#### Task material
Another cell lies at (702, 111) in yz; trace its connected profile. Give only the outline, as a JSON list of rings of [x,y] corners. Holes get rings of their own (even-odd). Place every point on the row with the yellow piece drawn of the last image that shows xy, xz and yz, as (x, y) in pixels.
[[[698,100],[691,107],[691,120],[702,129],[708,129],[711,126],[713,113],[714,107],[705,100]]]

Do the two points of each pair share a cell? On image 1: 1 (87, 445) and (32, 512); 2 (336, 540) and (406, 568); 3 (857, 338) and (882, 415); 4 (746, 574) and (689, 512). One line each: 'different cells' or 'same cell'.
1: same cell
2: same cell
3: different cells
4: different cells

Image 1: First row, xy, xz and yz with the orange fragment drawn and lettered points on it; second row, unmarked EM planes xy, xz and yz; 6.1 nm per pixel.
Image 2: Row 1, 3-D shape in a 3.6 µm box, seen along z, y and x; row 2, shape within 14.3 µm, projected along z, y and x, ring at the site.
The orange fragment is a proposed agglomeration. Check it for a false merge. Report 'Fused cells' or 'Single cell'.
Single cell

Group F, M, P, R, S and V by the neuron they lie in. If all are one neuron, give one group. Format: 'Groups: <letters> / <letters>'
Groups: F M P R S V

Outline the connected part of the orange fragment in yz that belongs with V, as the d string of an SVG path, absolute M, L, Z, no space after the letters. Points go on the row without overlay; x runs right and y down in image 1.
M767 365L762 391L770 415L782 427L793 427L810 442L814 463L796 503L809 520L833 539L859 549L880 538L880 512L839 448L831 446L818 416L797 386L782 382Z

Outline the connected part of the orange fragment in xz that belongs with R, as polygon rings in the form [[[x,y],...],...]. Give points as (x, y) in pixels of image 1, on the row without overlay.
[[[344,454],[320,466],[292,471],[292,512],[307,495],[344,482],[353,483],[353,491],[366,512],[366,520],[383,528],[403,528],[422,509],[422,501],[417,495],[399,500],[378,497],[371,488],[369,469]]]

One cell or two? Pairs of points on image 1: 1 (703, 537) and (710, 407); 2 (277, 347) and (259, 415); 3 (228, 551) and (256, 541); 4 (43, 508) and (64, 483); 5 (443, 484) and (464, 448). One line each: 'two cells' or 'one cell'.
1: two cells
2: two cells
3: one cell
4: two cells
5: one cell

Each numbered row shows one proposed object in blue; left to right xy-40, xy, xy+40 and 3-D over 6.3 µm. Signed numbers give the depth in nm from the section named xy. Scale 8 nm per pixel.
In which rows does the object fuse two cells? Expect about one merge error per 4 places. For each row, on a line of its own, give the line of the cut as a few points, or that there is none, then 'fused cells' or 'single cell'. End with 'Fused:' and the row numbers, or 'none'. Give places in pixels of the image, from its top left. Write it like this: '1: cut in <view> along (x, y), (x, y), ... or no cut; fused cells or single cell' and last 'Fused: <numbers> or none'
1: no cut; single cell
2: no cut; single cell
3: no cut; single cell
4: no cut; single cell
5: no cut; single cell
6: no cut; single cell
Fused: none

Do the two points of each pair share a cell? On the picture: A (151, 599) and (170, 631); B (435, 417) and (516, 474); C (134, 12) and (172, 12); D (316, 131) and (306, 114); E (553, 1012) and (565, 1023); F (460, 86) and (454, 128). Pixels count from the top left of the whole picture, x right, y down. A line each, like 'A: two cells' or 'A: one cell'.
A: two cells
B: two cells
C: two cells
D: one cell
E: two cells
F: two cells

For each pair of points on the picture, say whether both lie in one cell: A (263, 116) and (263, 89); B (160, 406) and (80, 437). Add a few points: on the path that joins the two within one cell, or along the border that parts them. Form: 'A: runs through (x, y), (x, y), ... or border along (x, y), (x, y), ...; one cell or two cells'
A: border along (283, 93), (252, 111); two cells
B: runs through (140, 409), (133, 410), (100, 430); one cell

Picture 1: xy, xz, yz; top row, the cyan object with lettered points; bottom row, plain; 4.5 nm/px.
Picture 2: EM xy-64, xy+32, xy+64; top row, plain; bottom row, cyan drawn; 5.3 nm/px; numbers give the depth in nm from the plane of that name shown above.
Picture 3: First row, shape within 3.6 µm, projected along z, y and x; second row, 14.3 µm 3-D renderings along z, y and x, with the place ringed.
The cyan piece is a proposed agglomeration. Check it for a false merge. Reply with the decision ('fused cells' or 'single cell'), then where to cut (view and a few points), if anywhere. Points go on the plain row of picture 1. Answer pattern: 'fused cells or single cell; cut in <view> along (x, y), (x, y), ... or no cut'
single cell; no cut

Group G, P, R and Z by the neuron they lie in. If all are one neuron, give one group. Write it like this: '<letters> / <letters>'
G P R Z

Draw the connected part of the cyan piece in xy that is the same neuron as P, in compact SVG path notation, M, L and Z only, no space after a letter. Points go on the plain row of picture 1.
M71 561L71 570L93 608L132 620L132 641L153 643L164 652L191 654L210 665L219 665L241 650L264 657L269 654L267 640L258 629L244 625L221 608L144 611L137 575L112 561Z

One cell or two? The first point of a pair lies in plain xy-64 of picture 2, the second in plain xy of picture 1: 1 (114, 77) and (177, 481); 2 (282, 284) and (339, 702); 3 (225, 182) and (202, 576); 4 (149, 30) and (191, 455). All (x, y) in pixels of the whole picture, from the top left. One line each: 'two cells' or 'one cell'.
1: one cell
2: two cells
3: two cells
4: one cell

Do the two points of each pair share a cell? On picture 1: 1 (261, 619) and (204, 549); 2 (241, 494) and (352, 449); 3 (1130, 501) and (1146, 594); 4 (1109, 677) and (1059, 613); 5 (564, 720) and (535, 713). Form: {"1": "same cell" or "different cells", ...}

#### Activity
In full and word for word, give the listing above again.

#### Reply
Another cell lies at (702, 111) in yz; trace its connected profile. Give only the outline, as a JSON list of rings of [x,y] corners. Holes get rings of their own (even-odd). Place every point on the row with the yellow piece drawn of the last image that shows xy, xz and yz, as (x, y) in pixels.
[[[698,100],[691,107],[691,120],[702,129],[708,129],[711,126],[713,113],[714,107],[705,100]]]

Do the two points of each pair share a cell? On image 1: 1 (87, 445) and (32, 512); 2 (336, 540) and (406, 568); 3 (857, 338) and (882, 415); 4 (746, 574) and (689, 512). One line each: 'different cells' or 'same cell'.
1: same cell
2: same cell
3: different cells
4: different cells

Image 1: First row, xy, xz and yz with the orange fragment drawn and lettered points on it; second row, unmarked EM planes xy, xz and yz; 6.1 nm per pixel.
Image 2: Row 1, 3-D shape in a 3.6 µm box, seen along z, y and x; row 2, shape within 14.3 µm, projected along z, y and x, ring at the site.
The orange fragment is a proposed agglomeration. Check it for a false merge. Report 'Fused cells' or 'Single cell'.
Single cell

Group F, M, P, R, S and V by the neuron they lie in. If all are one neuron, give one group. Format: 'Groups: <letters> / <letters>'
Groups: F M P R S V

Outline the connected part of the orange fragment in yz that belongs with V, as the d string of an SVG path, absolute M, L, Z, no space after the letters. Points go on the row without overlay; x runs right and y down in image 1.
M767 365L762 391L770 415L782 427L793 427L810 442L814 463L796 503L809 520L833 539L859 549L880 538L880 512L839 448L831 446L818 416L797 386L782 382Z

Outline the connected part of the orange fragment in xz that belongs with R, as polygon rings in the form [[[x,y],...],...]. Give points as (x, y) in pixels of image 1, on the row without overlay.
[[[344,454],[320,466],[292,471],[292,512],[307,495],[344,482],[353,483],[353,491],[366,512],[366,520],[383,528],[403,528],[422,509],[422,501],[417,495],[399,500],[378,497],[371,488],[369,469]]]

One cell or two? Pairs of points on image 1: 1 (703, 537) and (710, 407); 2 (277, 347) and (259, 415); 3 (228, 551) and (256, 541); 4 (43, 508) and (64, 483); 5 (443, 484) and (464, 448). One line each: 'two cells' or 'one cell'.
1: two cells
2: two cells
3: one cell
4: two cells
5: one cell

Each numbered row shows one proposed object in blue; left to right xy-40, xy, xy+40 and 3-D over 6.3 µm. Signed numbers give the depth in nm from the section named xy. Scale 8 nm per pixel.
In which rows does the object fuse two cells? Expect about one merge error per 4 places. For each row, on a line of its own, give the line of the cut as a few points, or that there is none, then 'fused cells' or 'single cell'. End with 'Fused:' and the row numbers, or 'none'. Give places in pixels of the image, from its top left. Write it like this: '1: cut in <view> along (x, y), (x, y), ... or no cut; fused cells or single cell' and last 'Fused: <numbers> or none'
1: no cut; single cell
2: no cut; single cell
3: no cut; single cell
4: no cut; single cell
5: no cut; single cell
6: no cut; single cell
Fused: none

Do the two points of each pair share a cell? On the picture: A (151, 599) and (170, 631); B (435, 417) and (516, 474); C (134, 12) and (172, 12); D (316, 131) and (306, 114); E (553, 1012) and (565, 1023); F (460, 86) and (454, 128). Pixels count from the top left of the whole picture, x right, y down. A line each, like 'A: two cells' or 'A: one cell'.
A: two cells
B: two cells
C: two cells
D: one cell
E: two cells
F: two cells

For each pair of points on the picture, say whether both lie in one cell: A (263, 116) and (263, 89); B (160, 406) and (80, 437). Add a few points: on the path that joins the two within one cell, or along the border that parts them. Form: 'A: runs through (x, y), (x, y), ... or border along (x, y), (x, y), ...; one cell or two cells'
A: border along (283, 93), (252, 111); two cells
B: runs through (140, 409), (133, 410), (100, 430); one cell

Picture 1: xy, xz, yz; top row, the cyan object with lettered points; bottom row, plain; 4.5 nm/px.
Picture 2: EM xy-64, xy+32, xy+64; top row, plain; bottom row, cyan drawn; 5.3 nm/px; numbers give the depth in nm from the plane of that name shown above.
Picture 3: First row, shape within 3.6 µm, projected along z, y and x; second row, 14.3 µm 3-D renderings along z, y and x, with the place ringed.
The cyan piece is a proposed agglomeration. Check it for a false merge. Reply with the decision ('fused cells' or 'single cell'), then where to cut (view and a few points), if anywhere. Points go on the plain row of picture 1. Answer pattern: 'fused cells or single cell; cut in <view> along (x, y), (x, y), ... or no cut'
single cell; no cut

Group G, P, R and Z by the neuron they lie in. If all are one neuron, give one group. Write it like this: '<letters> / <letters>'
G P R Z

Draw the connected part of the cyan piece in xy that is the same neuron as P, in compact SVG path notation, M, L and Z only, no space after a letter. Points go on the plain row of picture 1.
M71 561L71 570L93 608L132 620L132 641L153 643L164 652L191 654L210 665L219 665L241 650L264 657L269 654L267 640L258 629L244 625L221 608L144 611L137 575L112 561Z

One cell or two? The first point of a pair lies in plain xy-64 of picture 2, the second in plain xy of picture 1: 1 (114, 77) and (177, 481); 2 (282, 284) and (339, 702); 3 (225, 182) and (202, 576); 4 (149, 30) and (191, 455). All (x, y) in pixels of the whole picture, from the top left. One line each: 'two cells' or 'one cell'.
1: one cell
2: two cells
3: two cells
4: one cell

Do the two points of each pair share a cell? On picture 1: 1 (261, 619) and (204, 549); 2 (241, 494) and (352, 449); 3 (1130, 501) and (1146, 594); 4 (1109, 677) and (1059, 613); 5 (564, 720) and (535, 713). Form: {"1": "same cell" or "different cells", ...}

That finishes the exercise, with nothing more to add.